Exercise: In the entries below, find the line with "ة، ليدوم طويلاً" and the line with "Проектирование раздела КЖ". Return those two lines and all lines between them, exactly.
━━ Dataset ━━
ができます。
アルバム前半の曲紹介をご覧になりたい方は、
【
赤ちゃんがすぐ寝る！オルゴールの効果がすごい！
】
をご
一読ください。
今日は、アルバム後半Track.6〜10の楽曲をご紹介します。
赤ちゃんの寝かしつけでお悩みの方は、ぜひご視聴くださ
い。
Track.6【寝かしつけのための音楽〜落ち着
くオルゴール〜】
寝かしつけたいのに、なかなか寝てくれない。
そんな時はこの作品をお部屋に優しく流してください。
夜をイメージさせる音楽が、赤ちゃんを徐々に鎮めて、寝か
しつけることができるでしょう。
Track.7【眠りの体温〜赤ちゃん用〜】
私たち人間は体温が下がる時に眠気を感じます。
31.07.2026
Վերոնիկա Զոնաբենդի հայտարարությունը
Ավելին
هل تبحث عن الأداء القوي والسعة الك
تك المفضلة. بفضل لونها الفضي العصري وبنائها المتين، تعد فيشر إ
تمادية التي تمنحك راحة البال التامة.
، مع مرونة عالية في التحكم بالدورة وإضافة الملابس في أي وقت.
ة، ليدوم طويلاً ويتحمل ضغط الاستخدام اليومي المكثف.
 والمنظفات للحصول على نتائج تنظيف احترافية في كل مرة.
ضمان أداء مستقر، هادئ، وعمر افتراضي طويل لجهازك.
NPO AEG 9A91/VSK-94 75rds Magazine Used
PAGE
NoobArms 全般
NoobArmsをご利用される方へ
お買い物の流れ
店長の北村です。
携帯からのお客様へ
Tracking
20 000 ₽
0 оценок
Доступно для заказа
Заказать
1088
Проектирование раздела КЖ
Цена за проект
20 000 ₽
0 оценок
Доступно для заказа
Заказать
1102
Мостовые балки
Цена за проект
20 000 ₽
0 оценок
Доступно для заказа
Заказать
━━━
Written response:
ة، ليدوم طويلاً ويتحمل ضغط الاستخدام اليومي المكثف.
 والمنظفات للحصول على نتائج تنظيف احترافية في كل مرة.
ضمان أداء مستقر، هادئ، وعمر افتراضي طويل لجهازك.
NPO AEG 9A91/VSK-94 75rds Magazine Used
PAGE
NoobArms 全般
NoobArmsをご利用される方へ
お買い物の流れ
店長の北村です。
携帯からのお客様へ
Tracking
20 000 ₽
0 оценок
Доступно для заказа
Заказать
1088
Проектирование раздела КЖ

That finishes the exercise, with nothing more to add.